Ishwar Chandra Vidyasagar played a vital role in the unfolding of this reform. However, Sekhar Bandyopadhyay in his study of widow remarriage, particularly in Bengal, argues that it was not purely the plight of the widow that concerned Vidyasagar and other reformers but the need to control the ‘falling standards of public morality’ in the form of adultery and foeticide. It was a paternalistic, patriarchal control over the bodies of women that produced a requirement of the reform. Child marriage and koolin polygamy were leading to an increase in the cases of adultery in widowhood and thus the reformers who accepted the Hindu power structure and hierarchy
based their arguments for the reform with the help of reasoning, claims to shastras and changes in local customs. It was also argued that the biological libidinal urge of women required them to remarry as else they would engage themselves in 'notorious unchastity’. The fight for the ‘traditional elites’ became a fight for hegemony and authority which they wanted to exert on the lower caste. In this respect, eventually the lower caste began to adhere to the customs of the upper caste in hope for upward mobility. The traditionalization of the society was a process that received an impetus through the spread of printing press and education.
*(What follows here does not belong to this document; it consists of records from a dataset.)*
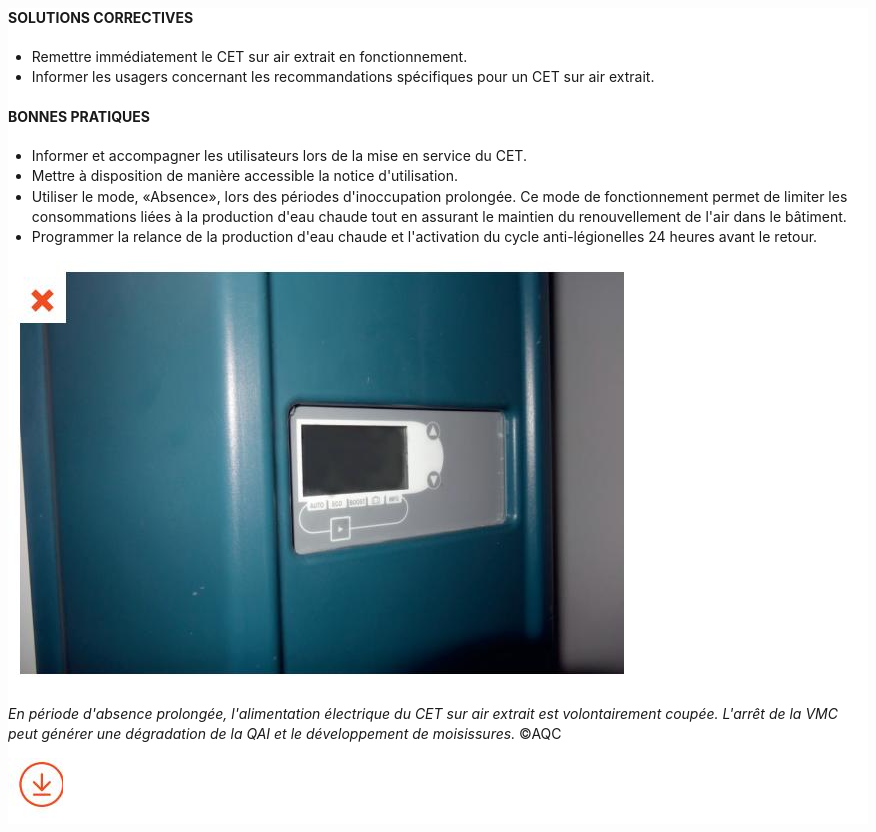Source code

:#### **SOLUTIONS CORRECTIVES**

- Remettre immédiatement le CET sur air extrait en fonctionnement.
- Informer les usagers concernant les recommandations spécifiques pour un CET sur air extrait.

#### **BONNES PRATIQUES**

- Informer et accompagner les utilisateurs lors de la mise en service du CET.
- Mettre à disposition de manière accessible la notice d'utilisation.
- Utiliser le mode, «Absence», lors des périodes d'inoccupation prolongée. Ce mode de fonctionnement permet de limiter les consommations liées à la production d'eau chaude tout en assurant le maintien du renouvellement de l'air dans le bâtiment.
- Programmer la relance de la production d'eau chaude et l'activation du cycle anti-légionelles 24 heures avant le retour.

![](<images/Chauffe-eau thermodynamique en rénovation - 12 enseignements à connaître/_page_11_Picture_18.jpeg>)

*En période d'absence prolongée, l'alimentation électrique du CET sur air extrait est volontairement coupée. L'arrêt de la VMC peut générer une dégradation de la QAI et le développement de moisissures.* ©AQC

![](<images/Chauffe-eau thermodynamique en rénovation - 12 enseignements à connaître/_page_11_Picture_20.jpeg>)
Thus the 'reform of the popular culture' ultimately led to a 'Counter Reform' that failed the struggle for reform. It in fact, led to the valorization of widow celibacy and encouragement of its prohibition in popular culture. Conversions to Islam and Christianity also increased in order to legitimise remarriage and thus the reform failed in its outcome. The reform also failed in terms of
the real voices of women which participated in this reform movement. Bamabodhini Patrika in fact reflected the only female voice while other women who had already been conditioned to the
societal norms, never felt the need to raise their voices. Thus, the reform failed in not one but all its aspects. The upper caste were supposed to do what the lower caste already did, which was not acceptable to the elites. On the contrary, even the lower caste began to valorize widowhood and the women along with the lower caste and other religious communities remained marginalised from the entire process. Nationalist writers and the early British historiography project the reform of widow remarriage, and the reform movement in general, as a successful step. They hold on to the customary roots while viewing the reform movement as a great achievement. Subaltern studies on the other hand state that coercive power was centric to the
modern life and therefore it was not a reform to bring about what women want but only to ‘modernize’ them, having been influenced by the British. The reform movement is yet, glorified by the Nationalist writers and the colonial thinkers. While the colonial scholars like James Mill used the condition of women in a society as a measure of its ‘civilization’, and justified the
British rule for the emancipation of such groups in the colonized state, the Nationalists viewed the reform movement as one where the indigenous influence has been responsible for a ‘progressive’ reform and more importantly that it has been absolutely successful. However,
recent historiography rejects this notion as highlighted in Sekhar Bandyopadhyay’s arguments of the counter reform, valorization, religious conversions, marginalisation of the targeted group and the inherent idea of patriarchal control among others. Thus, in reality no real reform
occurred as it failed to solve its purpose which continues to be a problem even in the contemporary times. Legislation was not the solution to the problem of prohibition of widow remarriage which was deep rooted in the societal norms and continues to remain so.

Bibliography

● Sarkar, Tanika. Sarkar, Sumit. Introduction, Women and Social Reform in Modern India: A Reader
● Carroll, Lucy. Law, Custom and Statutory Social Reform: The Hindu Widows' Remarriage Act of 1856, Women and Social Reform in Modern India
● Bandyopadhyay, Sekhar. Caste, Widow-Remarriage, and the Reform of Popular Culture in Colonial Bengal, Women and Social Reform in Modern India
● Chowdhry, Prem. Customs in a Peasant Economy: Women in Colonial Haryana, Women and Social Reform in Modern India
● Kapadia
● Historiography: Women and Reforms, Institute of Lifelong Learning, University of Delhi.